The Dreyfus affair was much longer, more violent and much more divisive as it mobilized the whole country. It was not only an urban issue driven by Parisian politics. It was also clearly a rural affair. Peasants read about it in newspapers like La Croix that was written in accessible language and incorporated political cartoons that were explicitly anti-Semitic. Parish priests gave these away. Similarly posters, playing cards and children’s toys with unambiguous anti-Semitic messages were among the cultural artifacts that infused rural life in France. The rancour was targeted not only against the man but also against Jews and the Dreyfusards, who included many Protestants. The
Zola caricatured by the nationalists
definition of a French citizen was at stake and whether the rule of law trumped the professional autonomy of the Army. A ferociously anti-Semitic press whipped ordinary citizens into an irrational frenzy by insisting that Jews were not French and could not be trusted to support the patria. The invective against Wilde continued for the duration of his trials, roughly two months, but the press scrupulously avoided mentioning his name when he was in prison as though it had surrounded him with an iron cage of silence, which contrasted with the unceasing din arising from the Dreyfus affair. The hostility toward homosexuality in both countries persisted well into the twentieth century as did the intensity of feeling by the far right about the Dreyfus affair. 

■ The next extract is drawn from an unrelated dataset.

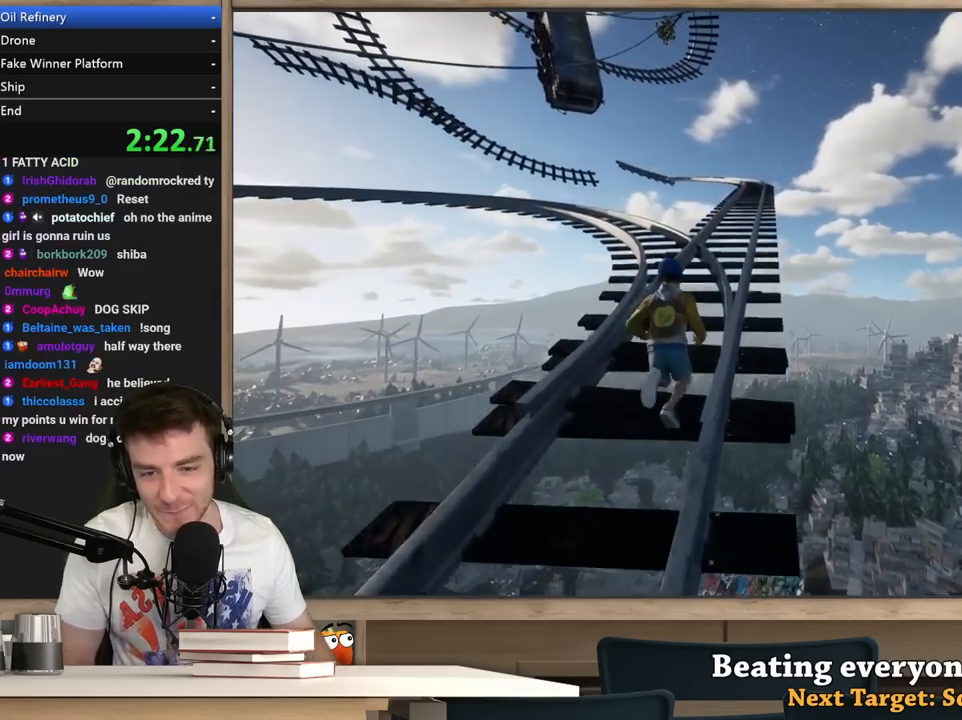
{"keys": ["shift", "w"], "mouse": [], "events": []}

Much of the anti-Semitic venom surfaced again during the late 1930s with a Jewish Socialist Prime Minister Léon Blum (himself a young militant Dreyfusard in the 1890s) who was the target of shameless vitriol. A French journalist wrote, “Léon Blum was the conscious and satanic preparer of defeat, the man who inoculated the virus of laziness into the blood of a people.” Again during the Vichy regime established after the defeat of France, the government needed no encouragement from the Nazis to implement virulent anti–Semitic laws and posthumously rehabilitate the senior officers who had lied to persecute Dreyfus. Moreover, art critics supportive of the fascist regime found in the vampire films, such as Nosferatu, a powerful trope in which they could demonize Jews, though it or none of the other films specifically referred to the vampire as Jewish. During the liberation of France and the subsequent trials of collaborators such as the former anti-Dreyfusard leader Charles Maurras, who on being sentenced to a life sentence explicitly made the connection with events half a century earlier by stating: “This is Dreyfus’s revenge.”

Arthur Conan Doyle
Another fundamental difference between the two cases was that no one of the stature and courage of Zola emerged to champion him by challenging the law itself and the hypocrisy surrounding it. Recall the French lawyer that wondered whether any other country could produce a Zola. The closest British parallel to Zola was Conan Doyle. Although the latter was a friend of, and carried influence with the British establishment, Doyle harboured an avowed hatred of injustice, and that it was his chivalric duty to correct the wrong and restore the reputation of the accused. In the next two decades, Conan Doyle intervened in two criminal cases where a miscarriage of justice had occurred, one being when a German Jew and a petty criminal were falsely convicted of murder. The other involved a myopic solicitor, George Edalji, who was half Indian and son of a vicar in rural Staffordshire who was convicted of mutilating livestock in the parish.  Doyle also contributed to the world’s first international human rights struggle to expose and condemn the twentieth century’s first holocaust that was occurring in the Free State of the Congo, the personal fiat of Leopold II of Belgium. He wrote a passionate indictment of the cruel barbarities, including forced labour and severed limbs, which claimed the lives of ten million natives. Finally in 1916, in an unpopular and unsuccessful effort, he circulated a petition to spare the life of Roger Casement, an Irish born former British diplomat and convicted traitor. But Doyle, who had met and liked Wilde and was sympathetic to his plight, did not become legally involved. As Shaw had warned, the absence of a comparable knight-errant to serve as a lightning rod for the torrent of homophobia could be explained by fears that he risked being labeled a defender of a lifestyle that most people believed to be odious or worse a sexual pervert himself. These apprehensions might suggest that homophobia is freighted with more visceral associations than anti-Semitism exercises as an ideology because the former touches on the core of an individual’s sexuality and personal identity as opposed to one’s ethnic identity. Recall Zola’s hysterical response to Wilde’s conviction.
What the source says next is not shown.